### Exercise goal
The records that follow need to be printed exactly. Leave out each image.

### Records supplied
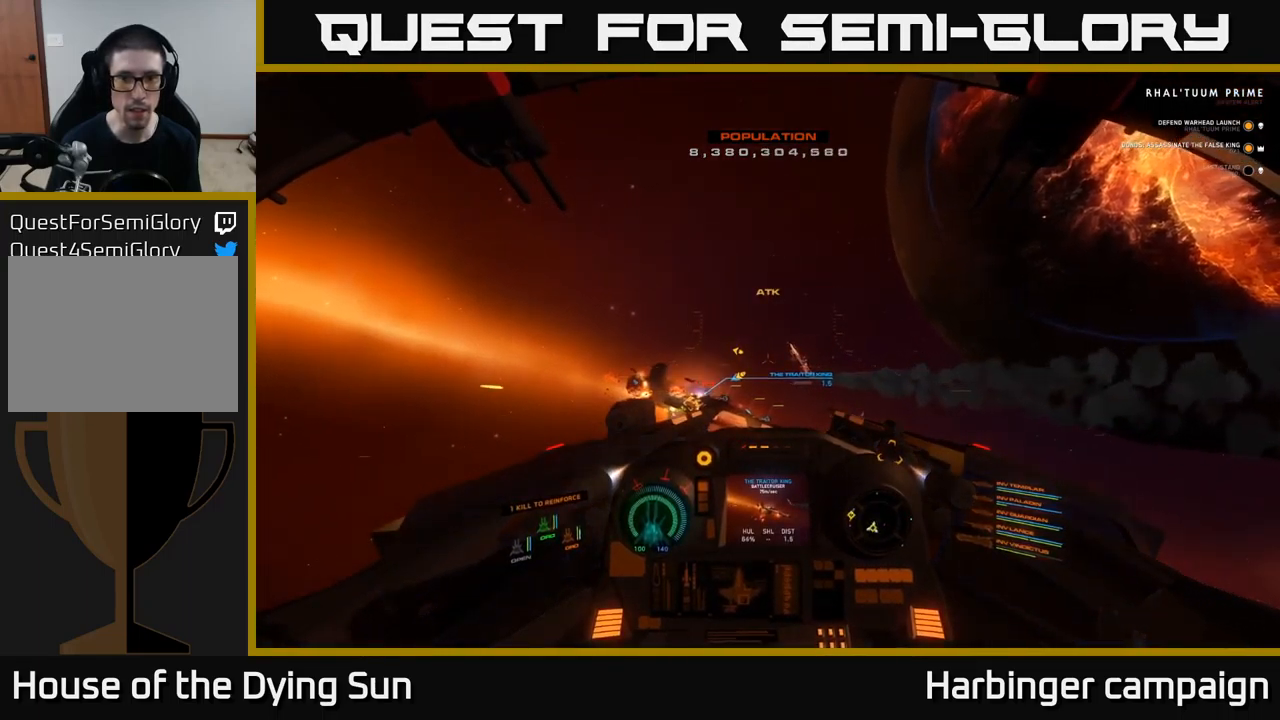
{"buttons": ["L2"], "left_stick": "center", "right_stick": "center", "events": [[33, "left_stick", "center"], [67, "right_stick", "up-left"], [83, "L2", "down"], [267, "right_stick", "center"]]}
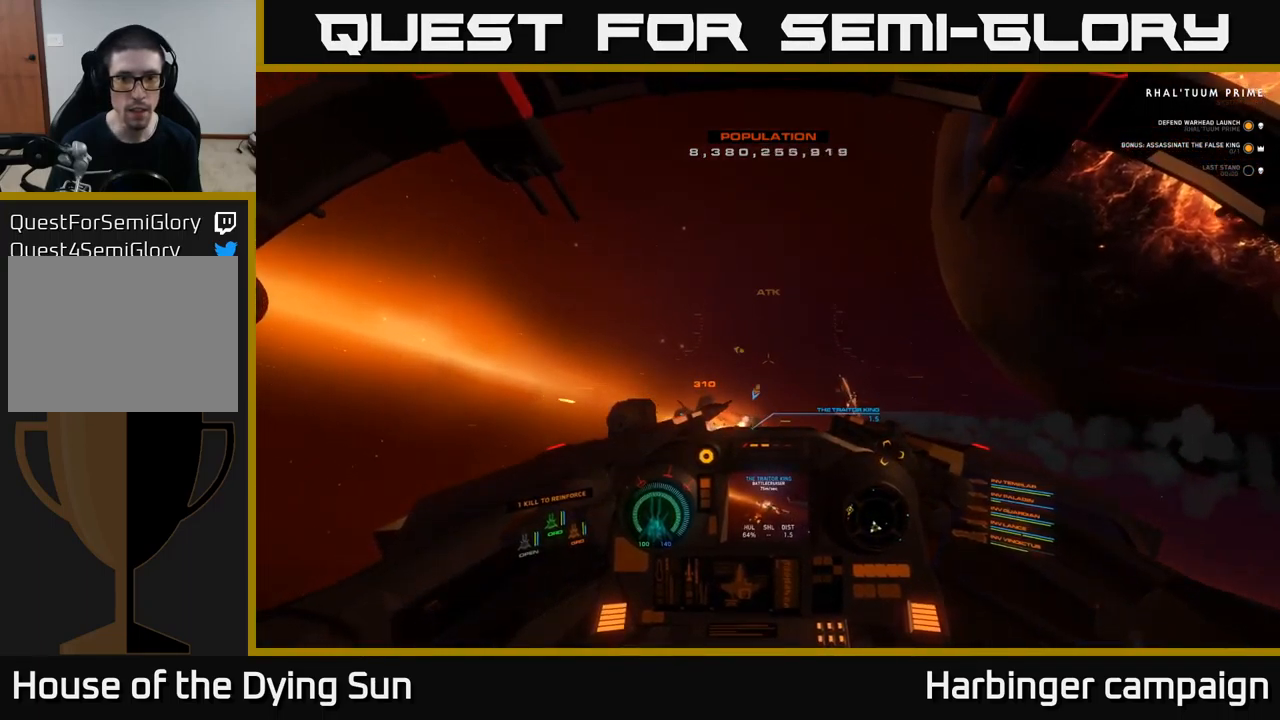
{"buttons": ["L2"], "left_stick": "center", "right_stick": "down", "events": [[67, "right_stick", "down"], [300, "right_stick", "down-right"], [450, "right_stick", "down"]]}
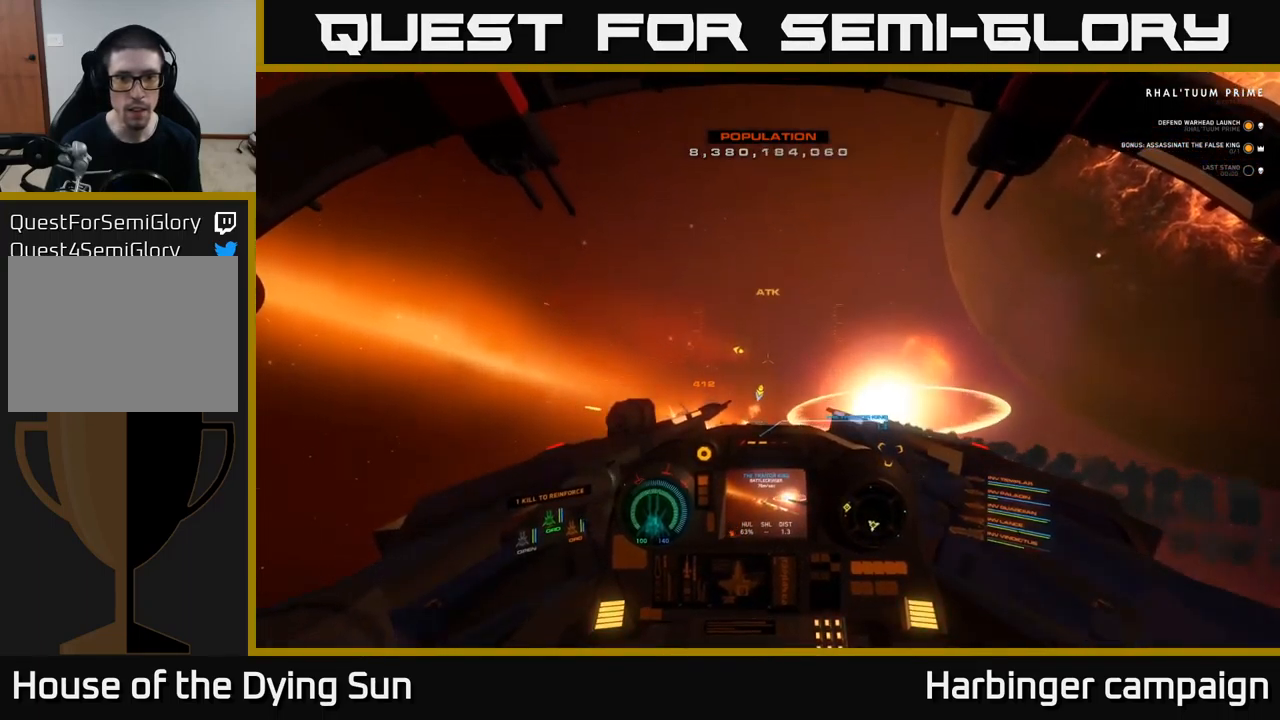
{"buttons": ["Y"], "left_stick": "center", "right_stick": "center", "events": [[67, "right_stick", "center"], [133, "L2", "up"], [217, "Y", "down"]]}
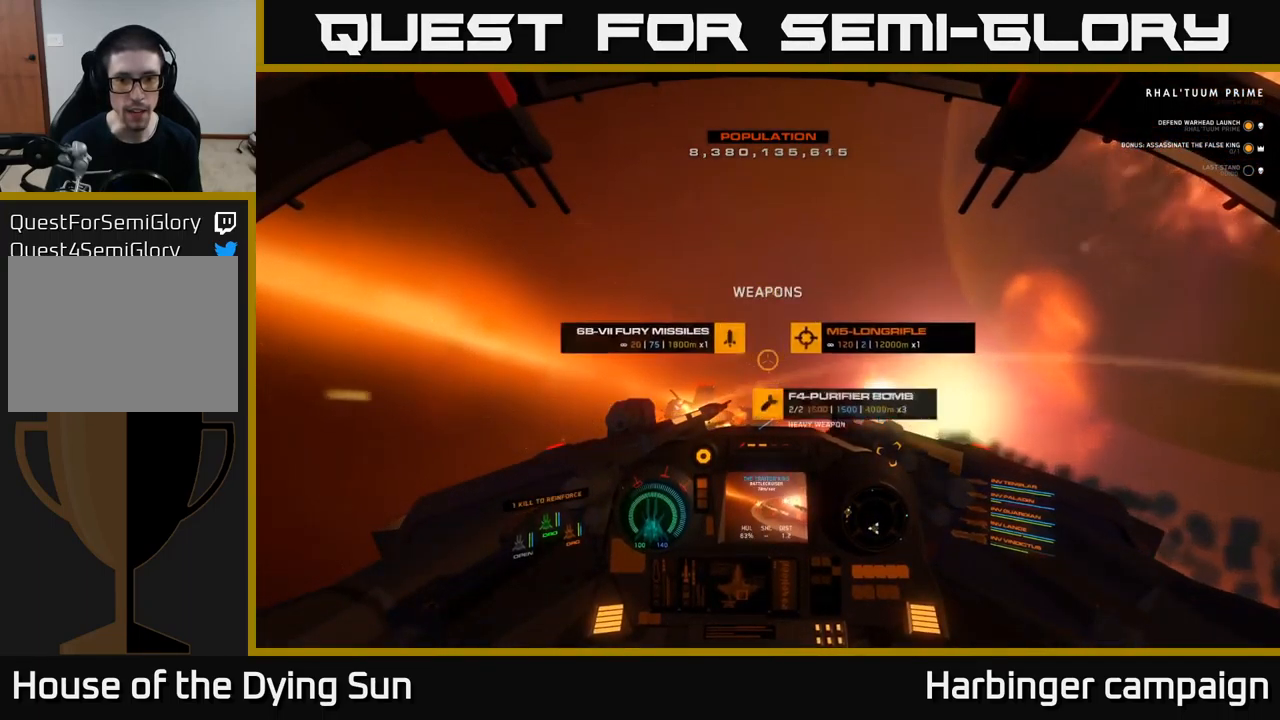
{"buttons": [], "left_stick": "center", "right_stick": "down-right", "events": [[50, "left_stick", "down"], [233, "Y", "up"], [317, "left_stick", "center"], [367, "right_stick", "down-right"]]}
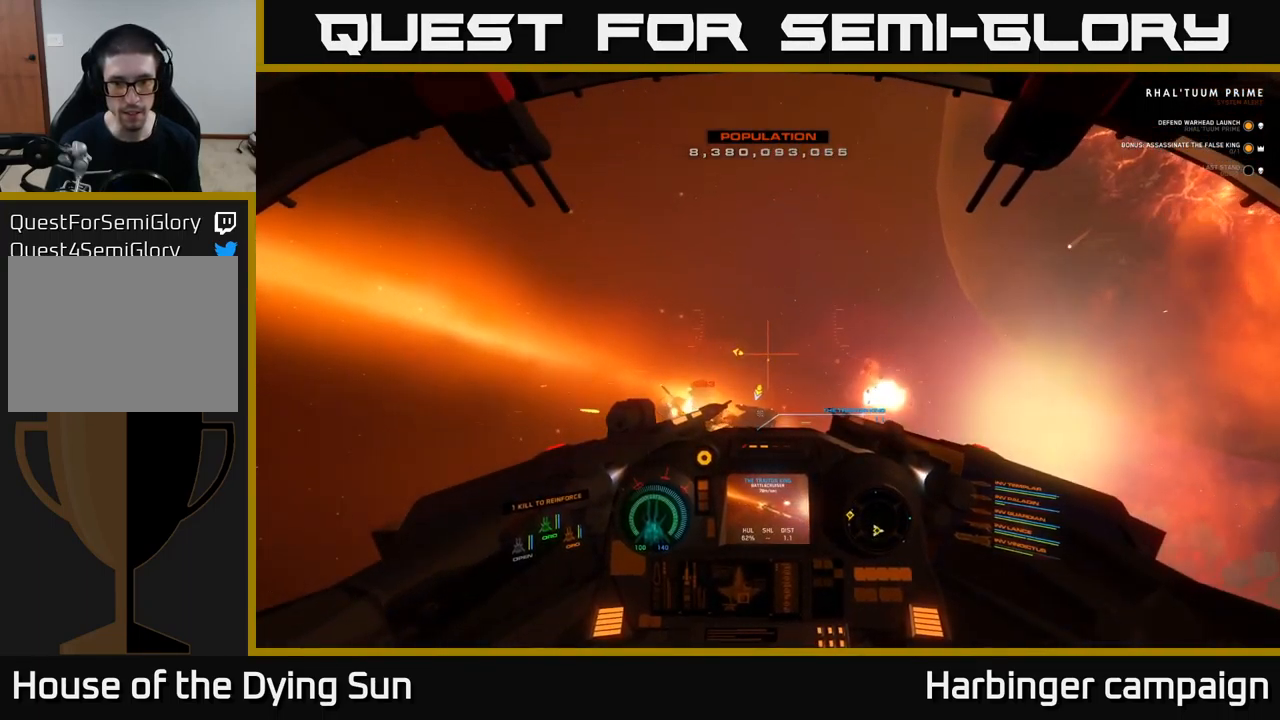
{"buttons": [], "left_stick": "right", "right_stick": "center", "events": [[33, "right_stick", "down"], [367, "right_stick", "center"], [400, "left_stick", "right"]]}
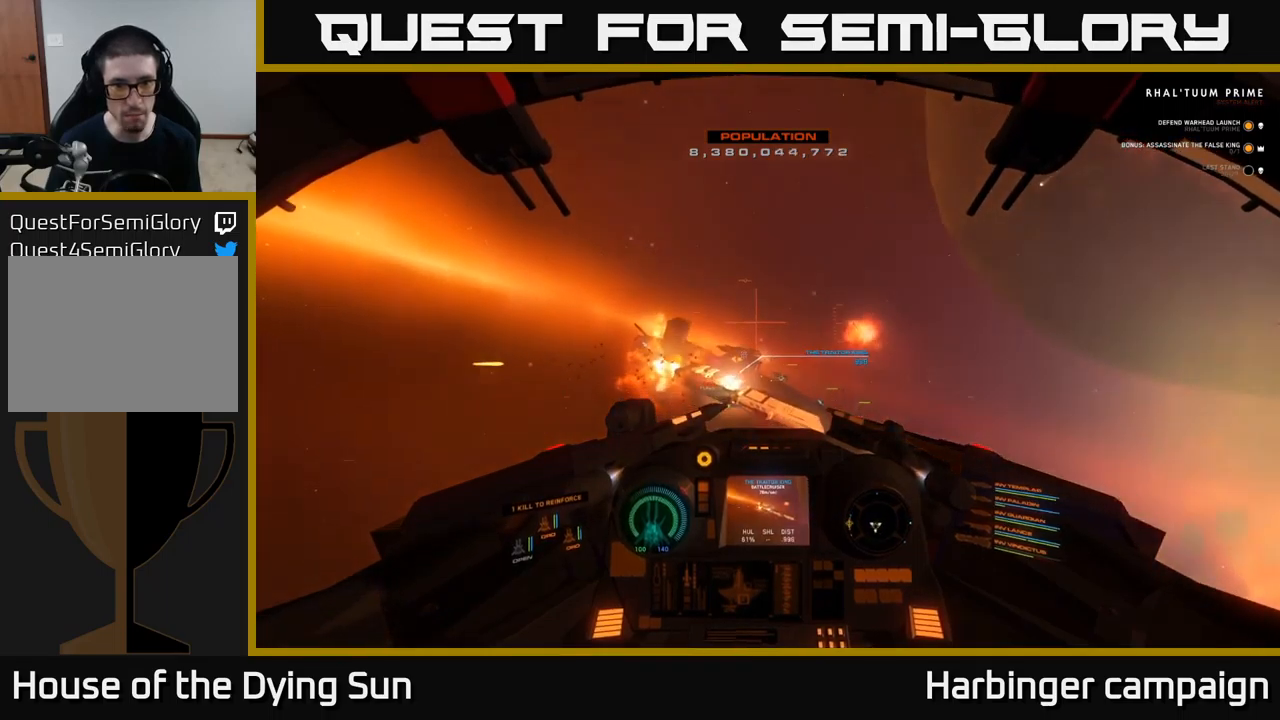
{"buttons": [], "left_stick": "up", "right_stick": "center", "events": [[100, "left_stick", "center"], [134, "right_stick", "up-right"], [284, "right_stick", "right"], [417, "left_stick", "up"], [450, "right_stick", "center"]]}
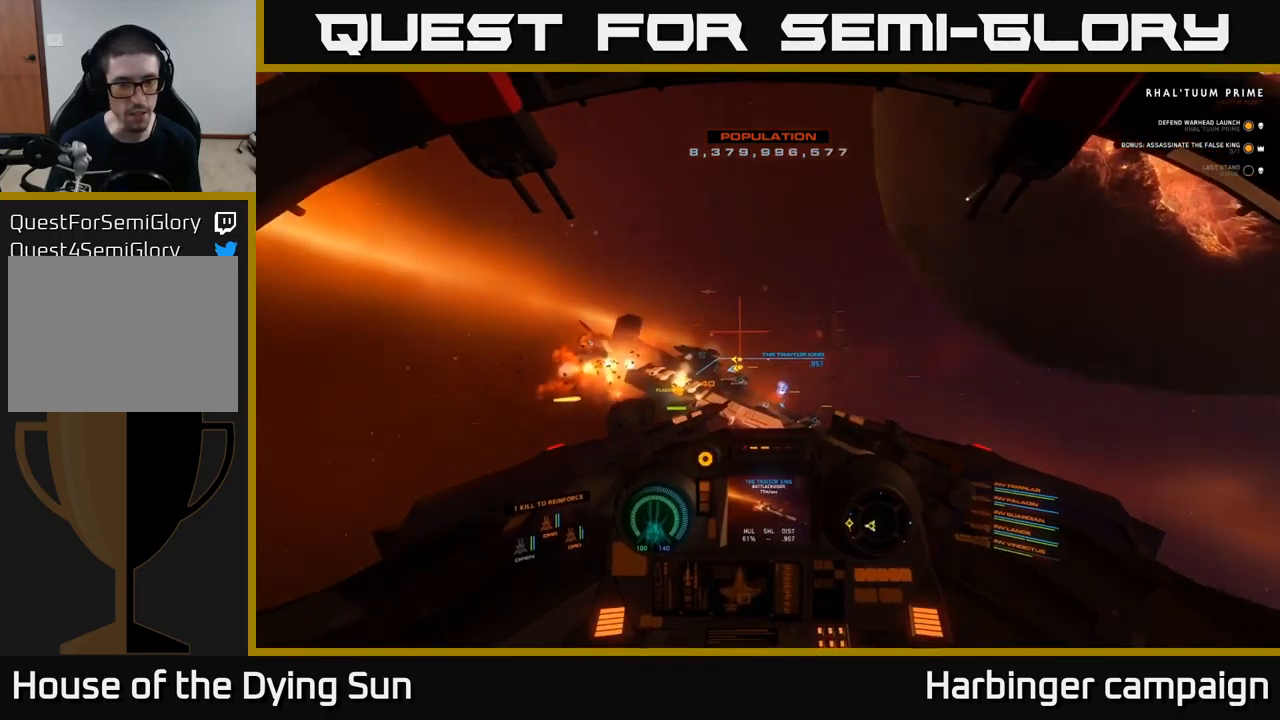
{"buttons": ["L2"], "left_stick": "center", "right_stick": "center", "events": [[50, "L2", "down"], [134, "left_stick", "center"], [134, "right_stick", "up-right"], [200, "right_stick", "down-right"], [317, "right_stick", "center"]]}
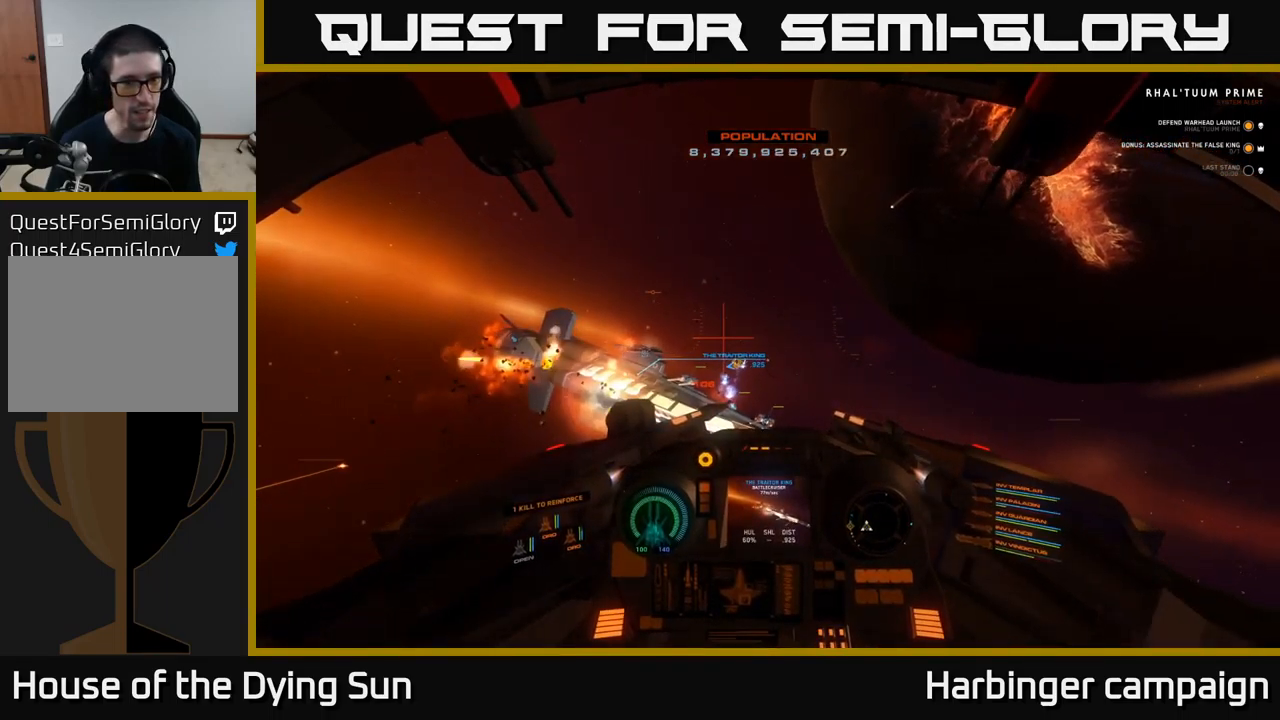
{"buttons": ["L2"], "left_stick": "center", "right_stick": "down-left", "events": [[100, "right_stick", "up-left"], [200, "L2", "up"], [200, "right_stick", "center"], [250, "L2", "down"], [367, "right_stick", "down-left"]]}
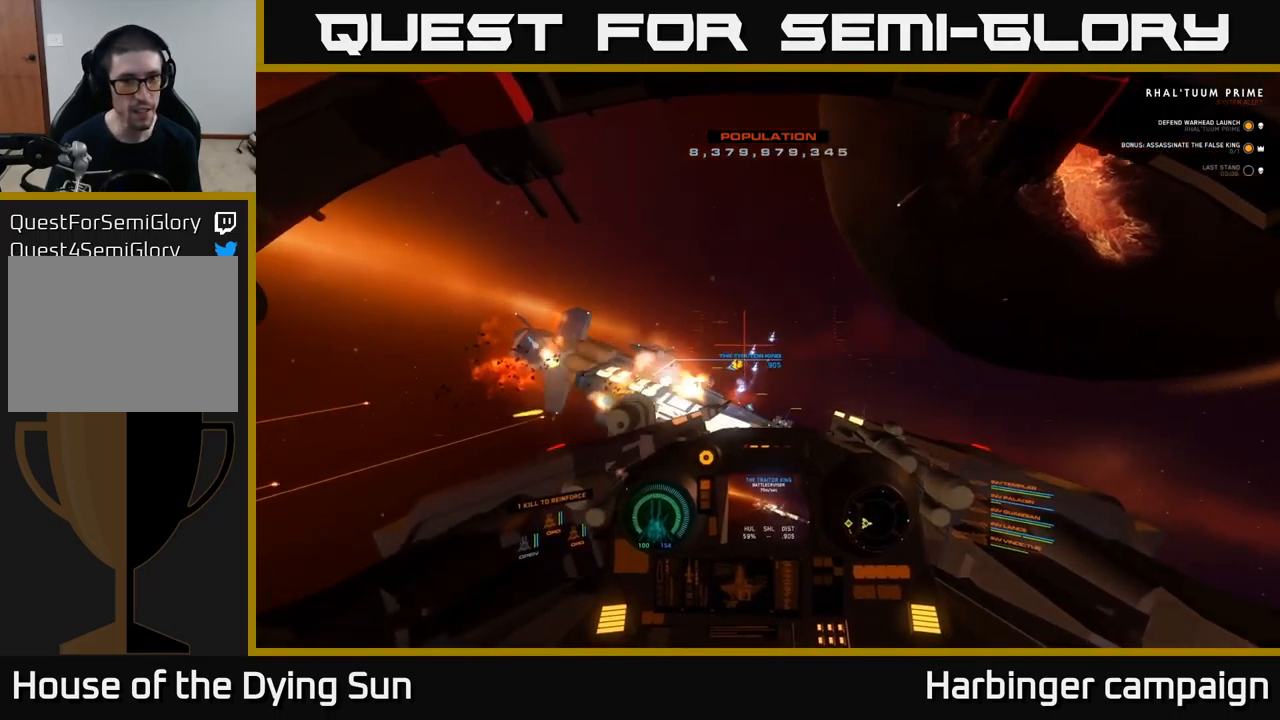
{"buttons": ["L2"], "left_stick": "center", "right_stick": "center", "events": [[17, "right_stick", "center"], [167, "right_stick", "right"], [334, "right_stick", "up-right"], [500, "right_stick", "center"]]}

### Completed task
{"buttons": ["L2"], "left_stick": "center", "right_stick": "center", "events": [[33, "left_stick", "center"], [67, "right_stick", "up-left"], [83, "L2", "down"], [267, "right_stick", "center"]]}
{"buttons": ["L2"], "left_stick": "center", "right_stick": "down", "events": [[67, "right_stick", "down"], [300, "right_stick", "down-right"], [450, "right_stick", "down"]]}
{"buttons": ["Y"], "left_stick": "center", "right_stick": "center", "events": [[67, "right_stick", "center"], [133, "L2", "up"], [217, "Y", "down"]]}
{"buttons": [], "left_stick": "center", "right_stick": "down-right", "events": [[50, "left_stick", "down"], [233, "Y", "up"], [317, "left_stick", "center"], [367, "right_stick", "down-right"]]}
{"buttons": [], "left_stick": "right", "right_stick": "center", "events": [[33, "right_stick", "down"], [367, "right_stick", "center"], [400, "left_stick", "right"]]}
{"buttons": [], "left_stick": "up", "right_stick": "center", "events": [[100, "left_stick", "center"], [134, "right_stick", "up-right"], [284, "right_stick", "right"], [417, "left_stick", "up"], [450, "right_stick", "center"]]}
{"buttons": ["L2"], "left_stick": "center", "right_stick": "center", "events": [[50, "L2", "down"], [134, "left_stick", "center"], [134, "right_stick", "up-right"], [200, "right_stick", "down-right"], [317, "right_stick", "center"]]}
{"buttons": ["L2"], "left_stick": "center", "right_stick": "down-left", "events": [[100, "right_stick", "up-left"], [200, "L2", "up"], [200, "right_stick", "center"], [250, "L2", "down"], [367, "right_stick", "down-left"]]}
{"buttons": ["L2"], "left_stick": "center", "right_stick": "center", "events": [[17, "right_stick", "center"], [167, "right_stick", "right"], [334, "right_stick", "up-right"], [500, "right_stick", "center"]]}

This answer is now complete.